= Beginning of Section =

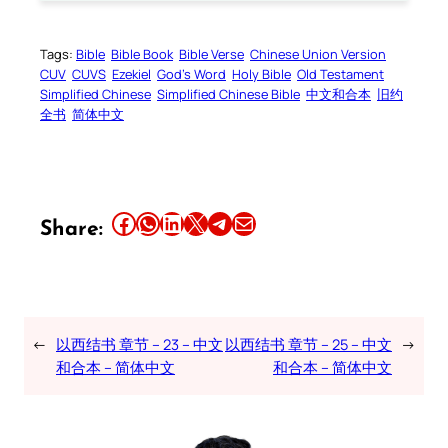
Tags:
Bible
Bible Book
Bible Verse
Chinese Union Version
CUV
CUVS
Ezekiel
God’s Word
Holy Bible
Old Testament
Simplified Chinese
Simplified Chinese Bible
中文和合本
旧约
全书
简体中文
Share this article on Facebook
Share this article on WhatsApp
Share this article on LinkedIn
Share this article on X
Share this article on Telegram
Email this Article
Share:
←
以西结书 章节 – 23 – 中文
以西结书 章节 – 25 – 中文
→
和合本 – 简体中文
和合本 – 简体中文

= End of Section =

### THE PROBLEM
Set down exactly the lines of the material above from the one with "Share this article on X" through the end. Include both ends and nothing else.

### RESULT OF THIS TASK
Share this article on X
Share this article on Telegram
Email this Article
Share:
←
以西结书 章节 – 23 – 中文
以西结书 章节 – 25 – 中文
→
和合本 – 简体中文
和合本 – 简体中文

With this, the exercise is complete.